Another important use of these logs is well safety, since overpressured zones, lost circulation, and
gas kicks will be recognized quickly and remedial action taken.

Total gas in the mud is measured in units of parts per million, but does not represent the actual quantity of oil or gas in the reservoir. Total gas is separated in a chromatograph. The most common gas component is methane (C1). Heavier hydrocarbons, such as  C2 (ethane), C3 (propane), and C4 (butane) may indicate an oil or a "wet" gas zone. Heavier molecules, up to C7 may be recorded. An example of a sample description log with the gas mud log is shown below.

Modern mud log with drilling mechanics, sample descriptions, and mud gas readings, showing two
potential gas zones.

Gas in the mud system may indicate the penetration of either an oil or a gas reservoir. The first objective is to detect the presence of the gas with some form of total gas detector. The second step is to break down the gas into its components with a gas chromatograph to see if the gas comes from an oil or gas show.
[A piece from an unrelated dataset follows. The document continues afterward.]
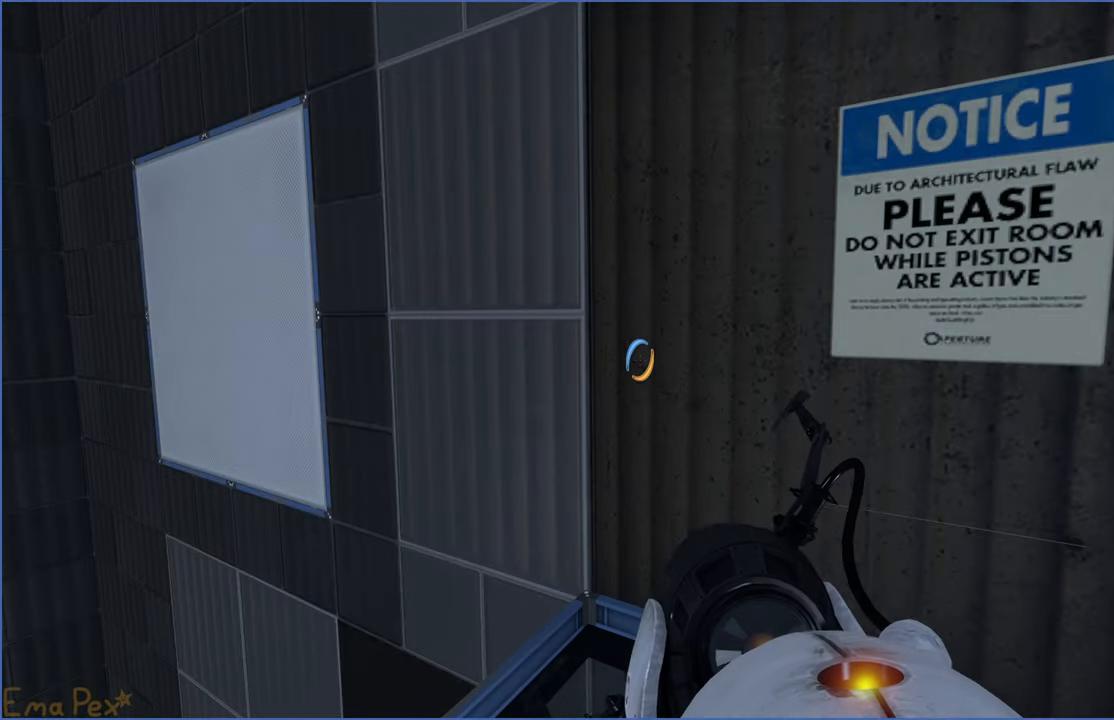
{"keys": [], "mouse": [], "events": []}
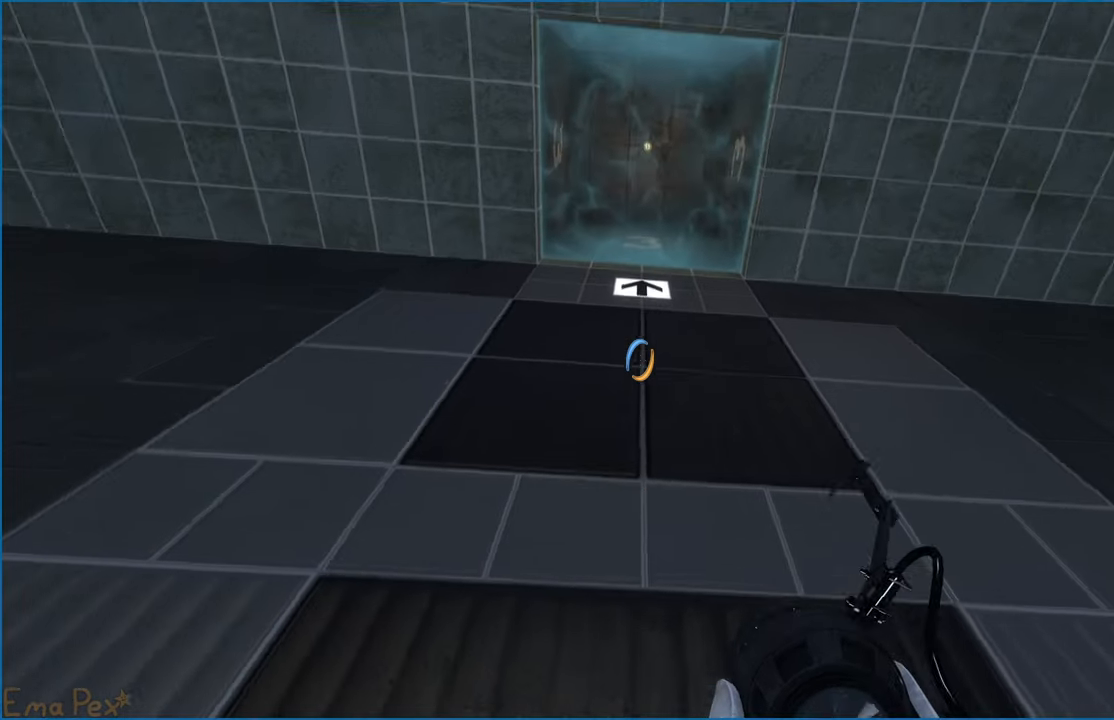
{"keys": [], "mouse": [], "events": [[40, "d", "down"], [60, "w", "down"], [100, "d", "up"], [100, "w", "up"]]}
For many years the simple hotwire, or as it is properly called, catalytic combustion detector, has been the cornerstone of all gas detection service. This device was the first mechanical replacement for canaries in mines and is characterized by its simplicity and reliability.

Several other detecting devices have been utilized from time to time including the mass spectrometer, infrared analyzers, thermal conductivity, and gas chromatographs. Regardless of which gas detecting instrument is used, they are all limited by the amount of gas in the mud that can be extracted and fed into the instrument.

If gas is seen on the log in quantities larger than the average background, the question arises, "Is this a significant increase and does it indicate a gas or oil zone?" Similarly, "How much fluorescence in the cuttings indicates an oil zone?" The simple and quick answer to both of these questions is, "We don't know, yet!"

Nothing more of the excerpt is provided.